Rapor, son 40 yılda Büyük Set Resifindeki mercanların üreme ve yenilenme kapasitesinin yüzde 89 oranında azaldığını gösterdi. İyileşme sürelerinin 10 yıldan fazla olduğu düşünüldüğünde, 1,2 - 1,5C aralığında bile yenilenme ihtimallerinin çok düşük olduğu söylenebilir. 

Tüm taşlar devrilmeden…

Eski NASA iklim şefi James Hansen Aralık 2021'de şunları yazıyordu: “Bilim cephesindeki birkaç meslektaşımla birlikte, IPCC'nin eriyen buzullardan kaynaklı tatlı su enjeksiyonu riskini hafife aldığını düşünüyoruz. Bunun potansiyel bir sonucu, Antarktika buz tabakasındaki kütle kaybını hızlandıracak olan Kuzey Atlantik ve Güney Okyanusu sirkülasyonlarının devrilmesidir. Bugün doğan çocukların deniz seviyesinin birkaç metre yükseldiğini görebileceği bir gelecekten bahsediyoruz.”

Bu rapor, bazı devrilme noktalarının daha şimdiden, yani içinde bulunduğumuz 1,2-1,5C'lik ısınmada yaşandığını, 1,5C eşiğinin geçilmemesi için elimizden gelen her şeyi yapmak zorunda olduğumuzu gösterdi; “Mevcut ısınma düzeyinde bile, bu sistemler niteliksel olarak farklı durumlara geçmeye devam edecek.” 

“Sistem düzeyindeki değişiklik tahmin edilenden daha hızlı gerçekleşiyor. İncelenen her durumda, ani değişimlerin yirmi yıl önce öngörülenden daha erken ve/veya daha hızlı gerçekleştiği anlaşıldı.” 

“2001 tarihli IPCC raporu, Grönland ve Batı Antarktika buz tabakalarının 2100 yılına kadar önemli bir kütle kaybı yaşamayacağını öne sürmüştü ama her ikisi de şimdi devrilme noktalarında.” 

Dünya iklim sistemi ani bir değişim geçiriyor. Ve bunun faturasını eşi benzeri görülmemiş iklim felaketleriyle, açlıkla, yoksullaşmayla, giderek daha da derinleşen toplumsal eşitsizliklerle ödüyoruz. 
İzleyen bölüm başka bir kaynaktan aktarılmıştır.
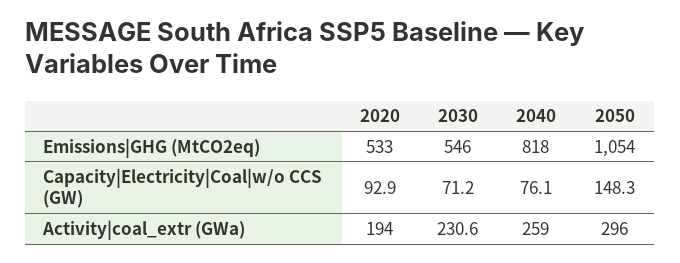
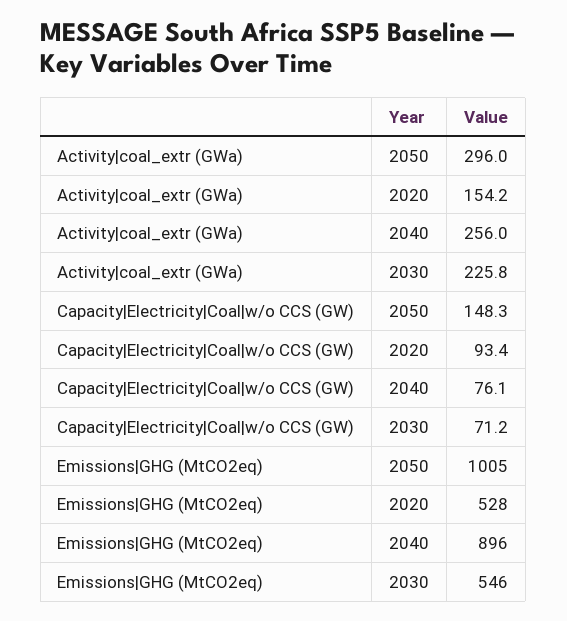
2020, Emissions|GHG (MtCO2eq): 533 -> 528
2040, Emissions|GHG (MtCO2eq): 818 -> 896
2050, Emissions|GHG (MtCO2eq): 1054 -> 1005
2020, Capacity|Electricity|Coal|w/o CCS (GW): 92.9 -> 93.4
2020, Activity|coal_extr (GWa): 194 -> 154.2
2030, Activity|coal_extr (GWa): 230.6 -> 225.8
2040, Activity|coal_extr (GWa): 259 -> 256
Refahın az sayıda kişide yoğunlaştığı bir 'fosil yakıtlar ve krizler sistemi'nin iklim çöküşüne kendince bir yanıt üretebileceğini düşünmenin sonucu, son 30 yılın tüm iklim zirvelerinin boşa harcanmasıydı. Oxfam’ın geçtiğimiz günlerde yayımlanan raporu, Putin’in Ukrayna’yı işgali yüzünden büyüyen enerji ve gıda krizinin 2022’de 60 milyondan fazla aşırı yoksul yaratacağını gösterirken, petrol ve gaz devleri aynı günlerde rekor düzeyde kâr bildirimleri açıklamakla meşguldü. Milyonları yıkıma sürükleyen “başarılarından” kıvanç duyduklarını gösteriyor, kapitalizmin krizlerden beslendiğini kanıtlıyorlardı. 

Küresel iklim hareketinin sloganını unutmayalım: “Sistemi kökten değiştir!"

O köklü değişimi hemen bugün başlatabiliriz. İklim istihdamı tasarılarıyla gelebilecek bir yenilenebilir enerji dönüşümü paketinin maliyeti her ülkede geçerli olacak şekilde, 20 yıl boyunca her yıl toplam ekonominin, yani GSYH'nin yaklaşık yüzde 5'ine karşılık gelir. İşsizliği sonlandıracak, küresel ekonomiyi yenilenebilir enerjinin gücüyle dönüştürecek, yoksulluğu, açlığı tarihe gömecek bir değişimden bahsediyoruz. 

İnsanlığın geleceği, bugün atılacak o adımlara bağlı.